L’agent explique que ses collègues et lui doivent occasionnellement intervenir auprès de personnes sans domicile fixe pour les aider à se trouver un endroit où dormir lorsqu’ils les retrouvent étendus sur un banc de parc ou à l’entrée d’un commerce, ce qui n’est pas permis.

On accompagne le policier qui se dirige au terminus d’autobus de la rue Centre où du flânage et de la consommation d’alcool leur sont parfois rapportés. Rien de tel à signaler jeudi après-midi.

« C’est mon ange sur deux pattes »

Le policier profite de sa patrouille pour entrer dans quelques commerces et discute avec le personnel et le propriétaire, une occasion pour eux de poser des questions ou de les informer de certaines situations.

« C’est mon ange sur deux pattes, laisse tomber Karine Vallières, la propriétaire de la boutique Durt Sytle, à propos du policier. C’est une sécurité supplémentaire pour nous. Sa présence aide grandement. » « Ce n’est pas bad la police. C’est ça que les gens doivent comprendre », ajoute-t-elle. Le policier en a profité pour lui donner quelques conseils de sécurité.
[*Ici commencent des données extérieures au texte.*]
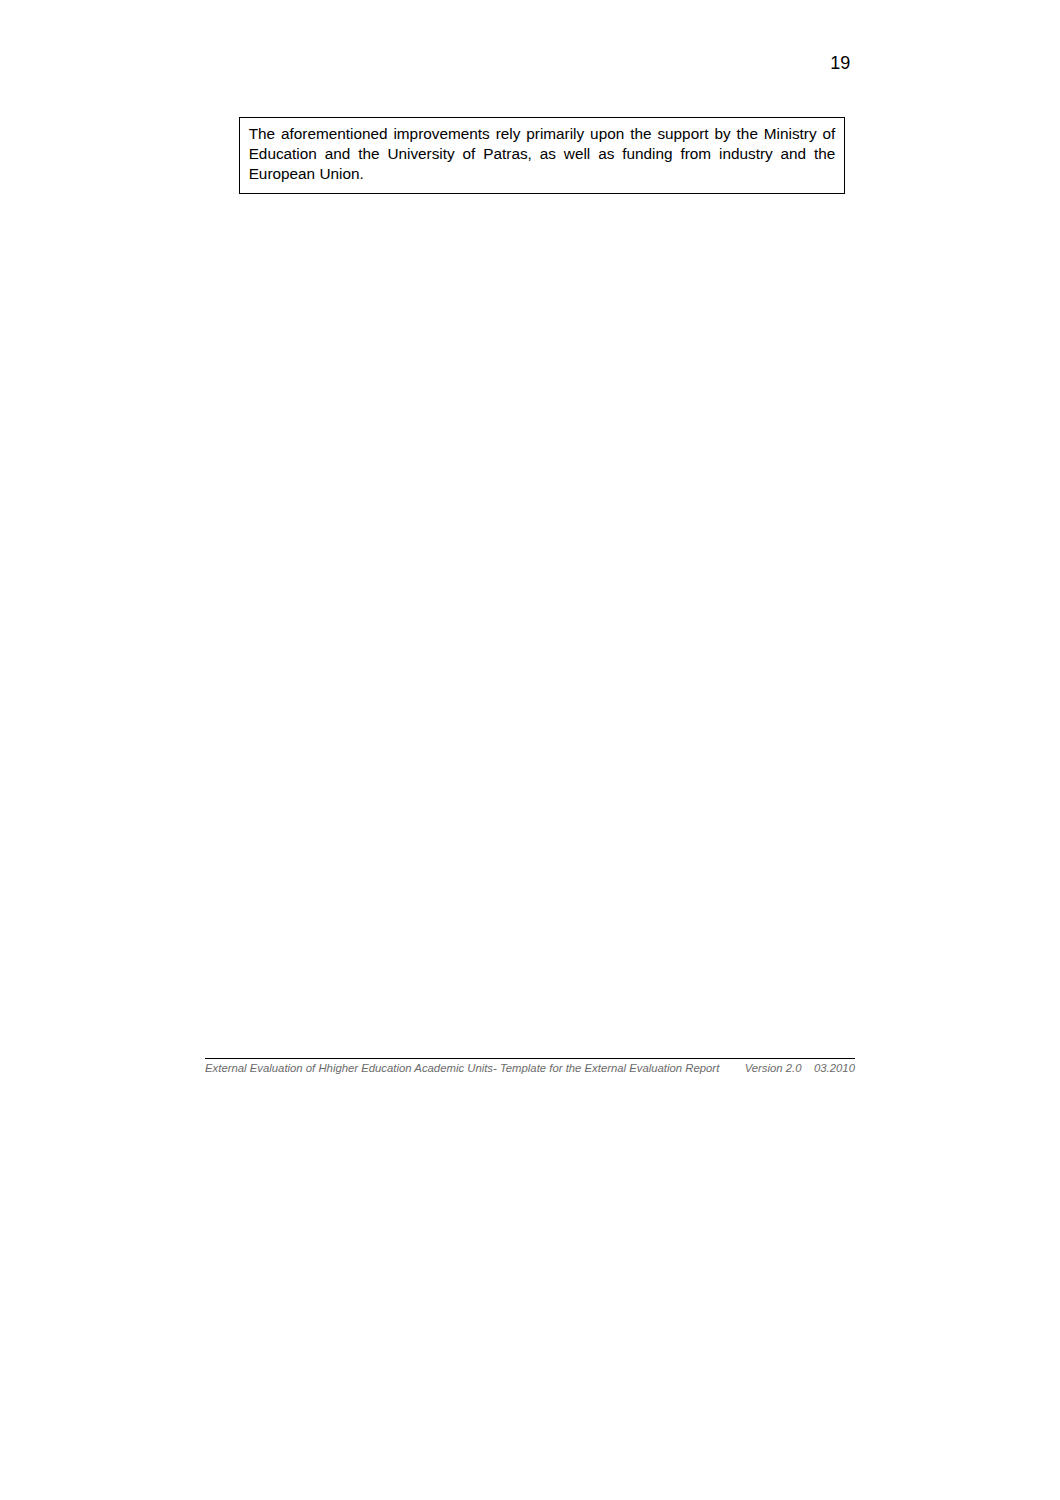19
The aforementioned improvements rely primarily upon the support by the Ministry of Education and the University of Patras, as well as funding from industry and the European Union.
External Evaluation of Hhigher Education Academic Units- Template for the External Evaluation Report
Version 2.003.2010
Le propriétaire du commerce voisin, l’Écolivres, Ricardo Robles, voit d’un bon oeil une telle présence policière. « Ça donne une sécurité pour nous, mais aussi pour les autres citoyens. C’est agréable d’avoir une présence policière. »

Il n’est pas exclu que les patrouilles à pied puissent devenir monnaie courante.

« On pourrait peut-être en voir de façon plus régulière. En patrouillant comme ça pendant un mois, on prend des notes et on regarde comment ça se déroule », indique l’agent Rousseau.